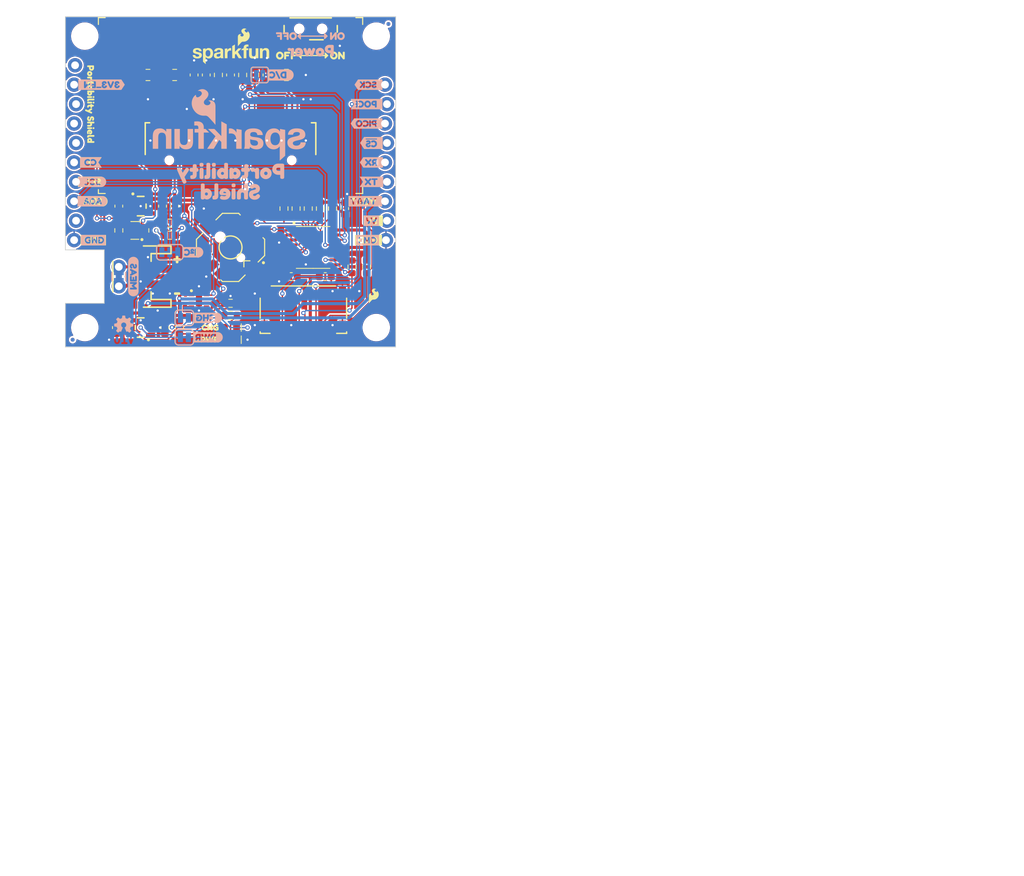
<source format=kicad_pcb>
(kicad_pcb
	(version 20240108)
	(generator "pcbnew")
	(generator_version "8.0")
	(general
		(thickness 1.6)
		(legacy_teardrops no)
	)
	(paper "USLetter")
	(title_block
		(title "SparkFun Portability Shield")
		(date "2024-09-25")
		(comment 1 "Designed by: N. Seidle")
	)
	(layers
		(0 "F.Cu" signal)
		(31 "B.Cu" jumper)
		(34 "B.Paste" user)
		(35 "F.Paste" user)
		(36 "B.SilkS" user "B.Silkscreen")
		(37 "F.SilkS" user "F.Silkscreen")
		(38 "B.Mask" user)
		(39 "F.Mask" user)
		(40 "Dwgs.User" user "User.Drawings")
		(41 "Cmts.User" user "User.Comments")
		(42 "Eco1.User" user "Ordering Instructions")
		(43 "Eco2.User" user "License")
		(44 "Edge.Cuts" user)
		(45 "Margin" user)
		(46 "B.CrtYd" user "B.Courtyard")
		(47 "F.CrtYd" user "F.Courtyard")
		(48 "B.Fab" user)
		(49 "F.Fab" user)
		(50 "User.1" user "V-Score")
		(51 "User.2" user)
	)
	(setup
		(stackup
			(layer "F.SilkS"
				(type "Top Silk Screen")
				(color "#FFFFFFFF")
			)
			(layer "F.Paste"
				(type "Top Solder Paste")
			)
			(layer "F.Mask"
				(type "Top Solder Mask")
				(color "#E0311DD4")
				(thickness 0.01)
			)
			(layer "F.Cu"
				(type "copper")
				(thickness 0.035)
			)
			(layer "dielectric 1"
				(type "core")
				(thickness 1.51)
				(material "FR4")
				(epsilon_r 4.5)
				(loss_tangent 0.02)
			)
			(layer "B.Cu"
				(type "copper")
				(thickness 0.035)
			)
			(layer "B.Mask"
				(type "Bottom Solder Mask")
				(color "#E0311DD4")
				(thickness 0.01)
			)
			(layer "B.Paste"
				(type "Bottom Solder Paste")
			)
			(layer "B.SilkS"
				(type "Bottom Silk Screen")
				(color "#FFFFFFFF")
			)
			(copper_finish "None")
			(dielectric_constraints no)
		)
		(pad_to_mask_clearance 0)
		(allow_soldermask_bridges_in_footprints no)
		(aux_axis_origin 135.255 117.475)
		(pcbplotparams
			(layerselection 0x00010fc_ffffffff)
			(plot_on_all_layers_selection 0x0000000_00000000)
			(disableapertmacros no)
			(usegerberextensions no)
			(usegerberattributes yes)
			(usegerberadvancedattributes yes)
			(creategerberjobfile yes)
			(dashed_line_dash_ratio 12.000000)
			(dashed_line_gap_ratio 3.000000)
			(svgprecision 4)
			(plotframeref no)
			(viasonmask no)
			(mode 1)
			(useauxorigin no)
			(hpglpennumber 1)
			(hpglpenspeed 20)
			(hpglpendiameter 15.000000)
			(pdf_front_fp_property_popups yes)
			(pdf_back_fp_property_popups yes)
			(dxfpolygonmode yes)
			(dxfimperialunits yes)
			(dxfusepcbnewfont yes)
			(psnegative no)
			(psa4output no)
			(plotreference yes)
			(plotvalue yes)
			(plotfptext yes)
			(plotinvisibletext no)
			(sketchpadsonfab no)
			(subtractmaskfromsilk no)
			(outputformat 1)
			(mirror no)
			(drillshape 0)
			(scaleselection 1)
			(outputdirectory "")
		)
	)
	(net 0 "")
	(net 1 "GND")
	(net 2 "VBATT")
	(net 3 "3.3V_P")
	(net 4 "SD_CD")
	(net 5 "5V")
	(net 6 "Net-(D1-A)")
	(net 7 "Net-(U5-C1P)")
	(net 8 "Net-(U5-C1N)")
	(net 9 "Net-(U5-VCOMH)")
	(net 10 "SCL")
	(net 11 "SDA")
	(net 12 "3V3_EN")
	(net 13 "Net-(U5-C2N)")
	(net 14 "Net-(D1-K)")
	(net 15 "unconnected-(J1-DAT2-Pad1)")
	(net 16 "unconnected-(J1-DAT1-Pad8)")
	(net 17 "unconnected-(J3-PadNC2)")
	(net 18 "unconnected-(J3-PadNC1)")
	(net 19 "Net-(JP1-A)")
	(net 20 "Net-(U5-C2P)")
	(net 21 "Net-(U3-PROG)")
	(net 22 "Net-(U5-VCC)")
	(net 23 "unconnected-(U2-~{ALRT}-Pad5)")
	(net 24 "Net-(JP2-B)")
	(net 25 "Net-(U5-IREF)")
	(net 26 "SHLD_~{CS}")
	(net 27 "SHLD_SCK")
	(net 28 "SHLD_POCI")
	(net 29 "SHLD_PICO")
	(net 30 "OLED_~{RESET}")
	(net 31 "SW_Down")
	(net 32 "SW_Up")
	(net 33 "SW_Right")
	(net 34 "SW_Left")
	(net 35 "SW_Center")
	(net 36 "GPIO_~{INT}")
	(net 37 "unconnected-(J4-Pad4)")
	(net 38 "unconnected-(J4-Pad5)")
	(net 39 "unconnected-(J2-Pin_3-Pad3)")
	(net 40 "unconnected-(U1-NC-Pad4)")
	(net 41 "Net-(D3-A)")
	(net 42 "Net-(JP3-A)")
	(net 43 "unconnected-(U5-NC-Pad7)")
	(net 44 "Net-(JP4-B)")
	(net 45 "Net-(JP4-A)")
	(net 46 "Net-(U7-~{ON})")
	(net 47 "Net-(J3-+)")
	(net 48 "unconnected-(J2-Pin_4-Pad4)")
	(net 49 "unconnected-(J2-Pin_9-Pad9)")
	(net 50 "unconnected-(J2-Pin_5-Pad5)")
	(net 51 "unconnected-(J2-Pin_1-Pad1)")
	(net 52 "unconnected-(U7-ST-Pad8)")
	(net 53 "unconnected-(U7-VIN2-Pad6)")
	(net 54 "unconnected-(SW1-A-Pad1)")
	(net 55 "unconnected-(U4-IO7-Pad12)")
	(net 56 "unconnected-(U4-IO6-Pad11)")
	(net 57 "unconnected-(SW1-PadMT2)")
	(net 58 "unconnected-(SW1-PadMT1)")
	(net 59 "unconnected-(SW1-PadMT3)")
	(net 60 "unconnected-(SW1-PadMT4)")
	(net 61 "unconnected-(SW2-PadMP1)")
	(net 62 "unconnected-(SW2-PadMP2)")
	(footprint "kibuzzard-66F083B5" (layer "F.Cu") (at 154.129893 116.499038))
	(footprint "SparkFun-Semiconductor-Standard:SOT-583-8" (layer "F.Cu") (at 144.4625 102.235 180))
	(footprint "kibuzzard-66F080CC" (layer "F.Cu") (at 175.514 100.965))
	(footprint "kibuzzard-67140B31" (layer "F.Cu") (at 164.1475 79.375))
	(footprint "SparkFun-Aesthetic:Fiducial_0.5mm_Mask1mm" (layer "F.Cu") (at 136.2075 116.5225 90))
	(footprint "SparkFun-Resistor:R_0603_1608Metric" (layer "F.Cu") (at 156.845 111.76 180))
	(footprint "SparkFun-Capacitor:C_0603_1608Metric" (layer "F.Cu") (at 141.9225 114.935 -90))
	(footprint "SparkFun-Resistor:R_0603_1608Metric" (layer "F.Cu") (at 165.4175 99.3775 90))
	(footprint "SparkFun-Connector:microSD_Friction_Fit_Common" (layer "F.Cu") (at 166.37 112.395))
	(footprint "SparkFun-Hardware:Standoff" (layer "F.Cu") (at 175.895 76.835 90))
	(footprint "SparkFun-LED:LED_0603_1608Metric_Red" (layer "F.Cu") (at 156.845 116.5225 180))
	(footprint "SparkFun-Connector:JST_SMD_2.0mm-2" (layer "F.Cu") (at 144.4625 108.2675 90))
	(footprint "kibuzzard-67140B1C" (layer "F.Cu") (at 170.815 79.375))
	(footprint "SparkFun-Capacitor:C_0805_2012Metric" (layer "F.Cu") (at 164.1475 81.915))
	(footprint "SparkFun-Resistor:R_0603_1608Metric" (layer "F.Cu") (at 174.625 106.9975 -90))
	(footprint "kibuzzard-66F0833D" (layer "F.Cu") (at 149.86 110.49))
	(footprint "kibuzzard-66F080F8" (layer "F.Cu") (at 138.83672 98.425))
	(footprint "SparkFun-Resistor:R_0603_1608Metric" (layer "F.Cu") (at 158.4325 81.915 -90))
	(footprint "kibuzzard-66F080D6" (layer "F.Cu") (at 174.879 103.505))
	(footprint "kibuzzard-66F080E9" (layer "F.Cu") (at 138.70972 95.885))
	(footprint "SparkFun-LED:LED_0603_1608Metric_Yellow" (layer "F.Cu") (at 156.845 114.935 180))
	(footprint "SparkFun-Resistor:R_0603_1608Metric" (layer "F.Cu") (at 150.1775 114.935 90))
	(footprint "SparkFun-Semiconductor-Standard:TSSOP-16_4.4x5mm_P0.65mm" (layer "F.Cu") (at 167.64 104.4575))
	(footprint "SparkFun-Capacitor:C_0603_1608Metric" (layer "F.Cu") (at 164.7825 108.2675 180))
	(footprint "SparkFun-Switch:Slide_SPST_SMD_6.7x2.6mm" (layer "F.Cu") (at 167.3225 75.8825))
	(footprint "SparkFun-Resistor:R_0603_1608Metric" (layer "F.Cu") (at 146.685 102.235 90))
	(footprint "SparkFun-Aesthetic:Fiducial_0.5mm_Mask1mm" (layer "F.Cu") (at 177.4825 75.2475 90))
	(footprint "SparkFun-Resistor:R_0603_1608Metric" (layer "F.Cu") (at 142.24 102.235 90))
	(footprint "kibuzzard-673B98BA" (layer "F.Cu") (at 174.46625 98.425))
	(footprint "SparkFun-Resistor:R_0603_1608Metric" (layer "F.Cu") (at 170.18 99.3775 90))
	(footprint "SparkFun-Switch:Navigation_SMD_7.5x7.5mm" (layer "F.Cu") (at 156.845 104.4575))
	(footprint "SparkFun-Semiconductor-Standard:SOT23-5" (layer "F.Cu") (at 145.0975 99.06))
	(footprint "SparkFun-Aesthetic:SparkFun_Flame_2mm" (layer "F.Cu") (at 175.5775 110.8075))
	(footprint "kibuzzard-66F4A59B" (layer "F.Cu") (at 138.58875 93.345))
	(footprint "SparkFun-Resistor:R_0603_1608Metric" (layer "F.Cu") (at 155.2575 81.915 90))
	(footprint "SparkFun-Hardware:Standoff"
		(layer "F.Cu")
		(uuid "7cb5f722-264d-4e51-a218-ec1c11090bd9")
		(at 137.795 76.835 90)
		(tags "SparkFun")
		(property "Reference" "ST1"
			(at 0 -2.032 90)
			(layer "F.Fab")
			(uuid "cdc61fe3-9560-4f1b-8014-7a0267eccd78")
			(effects
				(font
					(size 0.5 0.5)
					(thickness 0.1)
				)
				(justify bottom)
			)
		)
		(property "Value" "Standoff"
			(at 0 2.032 90)
			(layer "F.Fab")
			(uuid "695ef1f2-4e3f-4
... [917239 chars truncated]
</source>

» **ACTION ITEM**: Please return exactly the lines above, from where the listing starts to the line holding "(usegerberextensions no)", inclusive, with the pictures omitted.

» **EXERCISE SOLUTION**:
<source format=kicad_pcb>
(kicad_pcb
	(version 20240108)
	(generator "pcbnew")
	(generator_version "8.0")
	(general
		(thickness 1.6)
		(legacy_teardrops no)
	)
	(paper "USLetter")
	(title_block
		(title "SparkFun Portability Shield")
		(date "2024-09-25")
		(comment 1 "Designed by: N. Seidle")
	)
	(layers
		(0 "F.Cu" signal)
		(31 "B.Cu" jumper)
		(34 "B.Paste" user)
		(35 "F.Paste" user)
		(36 "B.SilkS" user "B.Silkscreen")
		(37 "F.SilkS" user "F.Silkscreen")
		(38 "B.Mask" user)
		(39 "F.Mask" user)
		(40 "Dwgs.User" user "User.Drawings")
		(41 "Cmts.User" user "User.Comments")
		(42 "Eco1.User" user "Ordering Instructions")
		(43 "Eco2.User" user "License")
		(44 "Edge.Cuts" user)
		(45 "Margin" user)
		(46 "B.CrtYd" user "B.Courtyard")
		(47 "F.CrtYd" user "F.Courtyard")
		(48 "B.Fab" user)
		(49 "F.Fab" user)
		(50 "User.1" user "V-Score")
		(51 "User.2" user)
	)
	(setup
		(stackup
			(layer "F.SilkS"
				(type "Top Silk Screen")
				(color "#FFFFFFFF")
			)
			(layer "F.Paste"
				(type "Top Solder Paste")
			)
			(layer "F.Mask"
				(type "Top Solder Mask")
				(color "#E0311DD4")
				(thickness 0.01)
			)
			(layer "F.Cu"
				(type "copper")
				(thickness 0.035)
			)
			(layer "dielectric 1"
				(type "core")
				(thickness 1.51)
				(material "FR4")
				(epsilon_r 4.5)
				(loss_tangent 0.02)
			)
			(layer "B.Cu"
				(type "copper")
				(thickness 0.035)
			)
			(layer "B.Mask"
				(type "Bottom Solder Mask")
				(color "#E0311DD4")
				(thickness 0.01)
			)
			(layer "B.Paste"
				(type "Bottom Solder Paste")
			)
			(layer "B.SilkS"
				(type "Bottom Silk Screen")
				(color "#FFFFFFFF")
			)
			(copper_finish "None")
			(dielectric_constraints no)
		)
		(pad_to_mask_clearance 0)
		(allow_soldermask_bridges_in_footprints no)
		(aux_axis_origin 135.255 117.475)
		(pcbplotparams
			(layerselection 0x00010fc_ffffffff)
			(plot_on_all_layers_selection 0x0000000_00000000)
			(disableapertmacros no)
			(usegerberextensions no)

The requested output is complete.